Hi i am using pywebhdfs python lib. i am connecting EMR by calling and trying to create file on HDFS. I am getting below exception which seems irrelevant against what i am performing as i am not hitting any connection limit here. is it due to how webhdfs works
from pywebhdfs.webhdfs import PyWebHdfsClient
hdfs = PyWebHdfsClient(host='myhost',port='50070', user_name='hadoop')
my_data = '01010101010101010101010101010101'
my_file = 'user/hadoop/data/myfile.txt'
hdfs.create_file(my_file, my_data)
throws:
requests.exceptions.ConnectionError: HTTPConnectionPool(host='masterDNS', port=50070): Max retries exceeded with url: /webhdfs/v1/user/hadoop/data/myfile.txt?op=CREATE&user.name=hadoop (Caused by NewConnectionError(': Failed to establish a new connection: [Errno 115] Operation now in progress',))

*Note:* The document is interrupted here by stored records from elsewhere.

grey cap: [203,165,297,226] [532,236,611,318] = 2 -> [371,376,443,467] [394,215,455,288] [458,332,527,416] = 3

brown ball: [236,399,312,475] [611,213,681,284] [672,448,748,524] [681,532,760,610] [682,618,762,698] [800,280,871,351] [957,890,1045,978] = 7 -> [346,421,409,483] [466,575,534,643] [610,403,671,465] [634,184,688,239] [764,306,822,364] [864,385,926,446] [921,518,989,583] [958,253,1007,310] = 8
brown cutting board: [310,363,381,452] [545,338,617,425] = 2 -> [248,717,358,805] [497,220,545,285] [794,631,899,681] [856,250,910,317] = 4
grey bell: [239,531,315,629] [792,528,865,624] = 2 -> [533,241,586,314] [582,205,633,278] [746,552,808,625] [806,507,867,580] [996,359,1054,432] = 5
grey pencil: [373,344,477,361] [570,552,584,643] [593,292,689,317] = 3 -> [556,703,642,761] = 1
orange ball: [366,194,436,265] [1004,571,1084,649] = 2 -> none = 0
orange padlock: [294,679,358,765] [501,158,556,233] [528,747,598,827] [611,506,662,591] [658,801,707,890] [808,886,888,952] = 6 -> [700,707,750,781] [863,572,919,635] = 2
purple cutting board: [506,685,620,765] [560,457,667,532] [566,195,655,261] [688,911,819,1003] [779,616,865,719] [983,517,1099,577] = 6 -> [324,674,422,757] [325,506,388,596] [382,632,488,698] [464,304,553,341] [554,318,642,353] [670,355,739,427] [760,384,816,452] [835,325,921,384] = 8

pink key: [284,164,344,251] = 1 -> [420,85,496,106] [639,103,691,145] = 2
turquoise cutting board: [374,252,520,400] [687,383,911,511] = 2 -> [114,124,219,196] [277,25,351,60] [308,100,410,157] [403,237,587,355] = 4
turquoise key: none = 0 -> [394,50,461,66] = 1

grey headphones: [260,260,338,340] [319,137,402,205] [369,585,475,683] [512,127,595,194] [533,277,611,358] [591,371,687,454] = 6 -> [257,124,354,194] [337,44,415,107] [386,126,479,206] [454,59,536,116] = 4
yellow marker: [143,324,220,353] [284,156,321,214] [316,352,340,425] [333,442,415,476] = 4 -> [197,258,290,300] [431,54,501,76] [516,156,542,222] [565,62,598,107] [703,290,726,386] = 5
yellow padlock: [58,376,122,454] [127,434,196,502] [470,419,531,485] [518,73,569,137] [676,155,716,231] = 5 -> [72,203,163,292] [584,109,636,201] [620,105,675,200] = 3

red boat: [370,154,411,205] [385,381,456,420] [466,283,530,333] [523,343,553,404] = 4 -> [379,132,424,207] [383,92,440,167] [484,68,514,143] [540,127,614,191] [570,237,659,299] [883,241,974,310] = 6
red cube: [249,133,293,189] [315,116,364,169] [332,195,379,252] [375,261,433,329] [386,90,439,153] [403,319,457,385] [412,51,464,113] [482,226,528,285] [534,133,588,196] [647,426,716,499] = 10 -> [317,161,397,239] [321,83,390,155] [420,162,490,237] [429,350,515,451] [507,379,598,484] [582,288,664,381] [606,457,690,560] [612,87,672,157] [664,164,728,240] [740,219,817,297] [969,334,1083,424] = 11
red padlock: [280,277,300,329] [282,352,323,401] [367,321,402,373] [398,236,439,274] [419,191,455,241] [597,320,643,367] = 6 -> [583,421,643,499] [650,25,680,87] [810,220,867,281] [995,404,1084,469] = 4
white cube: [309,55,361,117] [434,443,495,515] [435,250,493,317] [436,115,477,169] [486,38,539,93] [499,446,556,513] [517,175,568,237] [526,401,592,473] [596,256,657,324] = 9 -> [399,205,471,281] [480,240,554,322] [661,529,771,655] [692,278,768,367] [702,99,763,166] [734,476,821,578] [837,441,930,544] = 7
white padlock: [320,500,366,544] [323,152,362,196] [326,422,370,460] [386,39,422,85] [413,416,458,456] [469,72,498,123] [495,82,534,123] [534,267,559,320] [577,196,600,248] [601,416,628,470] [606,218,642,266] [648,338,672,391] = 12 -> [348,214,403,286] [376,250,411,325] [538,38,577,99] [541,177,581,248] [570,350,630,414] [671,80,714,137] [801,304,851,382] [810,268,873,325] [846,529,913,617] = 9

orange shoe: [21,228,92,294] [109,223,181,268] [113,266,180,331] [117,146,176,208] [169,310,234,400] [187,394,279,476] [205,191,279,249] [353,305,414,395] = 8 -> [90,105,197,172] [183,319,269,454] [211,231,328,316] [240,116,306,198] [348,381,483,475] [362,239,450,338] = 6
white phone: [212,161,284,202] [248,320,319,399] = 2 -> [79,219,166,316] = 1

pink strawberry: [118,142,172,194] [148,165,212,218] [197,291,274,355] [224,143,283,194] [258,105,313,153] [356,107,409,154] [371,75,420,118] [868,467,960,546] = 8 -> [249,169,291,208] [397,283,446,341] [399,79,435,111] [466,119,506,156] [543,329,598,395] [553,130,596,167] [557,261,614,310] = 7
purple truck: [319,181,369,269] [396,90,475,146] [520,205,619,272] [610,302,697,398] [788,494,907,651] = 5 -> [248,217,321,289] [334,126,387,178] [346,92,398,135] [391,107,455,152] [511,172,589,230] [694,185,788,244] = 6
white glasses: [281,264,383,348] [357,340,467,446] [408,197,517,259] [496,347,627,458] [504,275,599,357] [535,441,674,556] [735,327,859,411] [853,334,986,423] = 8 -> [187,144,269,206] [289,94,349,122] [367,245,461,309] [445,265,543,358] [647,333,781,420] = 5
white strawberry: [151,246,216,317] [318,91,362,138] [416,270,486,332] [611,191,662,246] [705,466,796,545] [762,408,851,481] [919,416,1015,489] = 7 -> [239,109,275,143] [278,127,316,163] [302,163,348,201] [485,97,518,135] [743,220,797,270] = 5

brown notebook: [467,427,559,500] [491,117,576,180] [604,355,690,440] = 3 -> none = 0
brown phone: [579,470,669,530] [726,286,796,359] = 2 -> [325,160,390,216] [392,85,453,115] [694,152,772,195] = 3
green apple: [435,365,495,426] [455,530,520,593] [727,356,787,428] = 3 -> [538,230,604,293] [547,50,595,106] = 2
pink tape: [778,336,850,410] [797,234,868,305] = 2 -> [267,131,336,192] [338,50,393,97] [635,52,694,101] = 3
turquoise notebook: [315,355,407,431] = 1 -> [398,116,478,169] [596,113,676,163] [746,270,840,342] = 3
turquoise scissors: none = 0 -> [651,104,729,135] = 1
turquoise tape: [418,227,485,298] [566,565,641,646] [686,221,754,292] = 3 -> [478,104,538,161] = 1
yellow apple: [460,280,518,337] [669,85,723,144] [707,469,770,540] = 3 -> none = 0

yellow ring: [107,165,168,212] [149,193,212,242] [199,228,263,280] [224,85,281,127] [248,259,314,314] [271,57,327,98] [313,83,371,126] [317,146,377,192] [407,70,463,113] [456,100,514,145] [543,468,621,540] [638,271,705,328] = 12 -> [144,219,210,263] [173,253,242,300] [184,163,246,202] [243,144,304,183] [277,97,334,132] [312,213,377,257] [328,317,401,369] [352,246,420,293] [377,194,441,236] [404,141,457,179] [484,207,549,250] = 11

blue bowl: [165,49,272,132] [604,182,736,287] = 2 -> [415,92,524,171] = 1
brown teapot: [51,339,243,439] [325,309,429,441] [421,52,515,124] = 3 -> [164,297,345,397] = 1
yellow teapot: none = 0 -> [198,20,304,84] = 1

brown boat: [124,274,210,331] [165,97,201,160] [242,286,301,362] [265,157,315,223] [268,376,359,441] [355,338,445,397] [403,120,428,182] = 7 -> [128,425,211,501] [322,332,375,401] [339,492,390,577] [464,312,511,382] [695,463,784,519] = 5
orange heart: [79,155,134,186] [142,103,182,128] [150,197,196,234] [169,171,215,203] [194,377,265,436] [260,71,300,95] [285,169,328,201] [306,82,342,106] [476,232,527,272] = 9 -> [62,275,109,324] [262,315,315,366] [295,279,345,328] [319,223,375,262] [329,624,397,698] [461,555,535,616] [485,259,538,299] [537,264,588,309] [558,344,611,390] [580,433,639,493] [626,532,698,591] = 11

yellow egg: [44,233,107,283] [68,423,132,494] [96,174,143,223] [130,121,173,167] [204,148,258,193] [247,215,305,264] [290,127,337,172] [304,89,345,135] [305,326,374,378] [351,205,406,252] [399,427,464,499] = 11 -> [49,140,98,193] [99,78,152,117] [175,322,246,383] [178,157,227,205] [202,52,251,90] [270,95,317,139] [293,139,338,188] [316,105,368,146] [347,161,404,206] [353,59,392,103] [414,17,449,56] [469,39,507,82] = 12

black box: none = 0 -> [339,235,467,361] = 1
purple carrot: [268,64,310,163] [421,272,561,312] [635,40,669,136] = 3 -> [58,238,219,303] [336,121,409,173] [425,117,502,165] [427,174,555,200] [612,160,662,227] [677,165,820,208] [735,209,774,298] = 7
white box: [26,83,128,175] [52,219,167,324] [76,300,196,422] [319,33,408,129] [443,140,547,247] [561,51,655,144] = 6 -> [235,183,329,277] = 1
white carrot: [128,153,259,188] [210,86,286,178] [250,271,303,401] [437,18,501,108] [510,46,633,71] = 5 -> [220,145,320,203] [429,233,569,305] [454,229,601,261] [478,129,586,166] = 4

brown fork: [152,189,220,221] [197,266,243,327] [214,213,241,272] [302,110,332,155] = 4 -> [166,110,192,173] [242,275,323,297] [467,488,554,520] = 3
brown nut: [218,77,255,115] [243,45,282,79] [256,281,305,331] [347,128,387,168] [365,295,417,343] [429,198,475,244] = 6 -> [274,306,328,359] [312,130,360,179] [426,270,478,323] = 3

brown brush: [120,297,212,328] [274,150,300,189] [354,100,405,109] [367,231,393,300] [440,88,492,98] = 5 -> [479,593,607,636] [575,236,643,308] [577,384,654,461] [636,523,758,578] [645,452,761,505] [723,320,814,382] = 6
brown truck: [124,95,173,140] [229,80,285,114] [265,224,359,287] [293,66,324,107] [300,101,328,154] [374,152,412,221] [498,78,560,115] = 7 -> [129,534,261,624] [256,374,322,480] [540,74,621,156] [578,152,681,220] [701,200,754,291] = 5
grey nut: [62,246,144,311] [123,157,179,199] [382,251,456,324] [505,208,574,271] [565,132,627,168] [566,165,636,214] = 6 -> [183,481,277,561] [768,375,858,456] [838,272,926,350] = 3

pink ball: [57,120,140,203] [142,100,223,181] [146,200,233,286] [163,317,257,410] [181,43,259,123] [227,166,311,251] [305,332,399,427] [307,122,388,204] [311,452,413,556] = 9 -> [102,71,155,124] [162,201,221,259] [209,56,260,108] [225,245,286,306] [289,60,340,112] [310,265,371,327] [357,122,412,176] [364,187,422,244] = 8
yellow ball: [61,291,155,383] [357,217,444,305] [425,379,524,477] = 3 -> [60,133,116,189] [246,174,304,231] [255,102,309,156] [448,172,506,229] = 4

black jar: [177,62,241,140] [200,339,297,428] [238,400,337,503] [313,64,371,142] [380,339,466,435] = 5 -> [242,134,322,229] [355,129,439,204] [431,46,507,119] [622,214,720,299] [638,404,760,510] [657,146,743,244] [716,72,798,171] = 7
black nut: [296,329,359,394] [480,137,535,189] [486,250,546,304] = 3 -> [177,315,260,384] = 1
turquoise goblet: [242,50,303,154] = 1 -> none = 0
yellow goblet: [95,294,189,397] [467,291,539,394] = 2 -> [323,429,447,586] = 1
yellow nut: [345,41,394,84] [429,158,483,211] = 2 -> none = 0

I had this issue as well. I found that for some reason the call to:
send(self, request, stream=False, timeout=None, verify=True, cert=None, proxies=None):
is passed a timeout of 0, and that causes send to throw a
MaxRetryError
Bottom line, I found if you just set timeout = 1, it works fine:
hdfs = PyWebHdfsClient(host='yourhost', port='50070', user_name='hdfs', timeout=1)
Hope this works for you as well.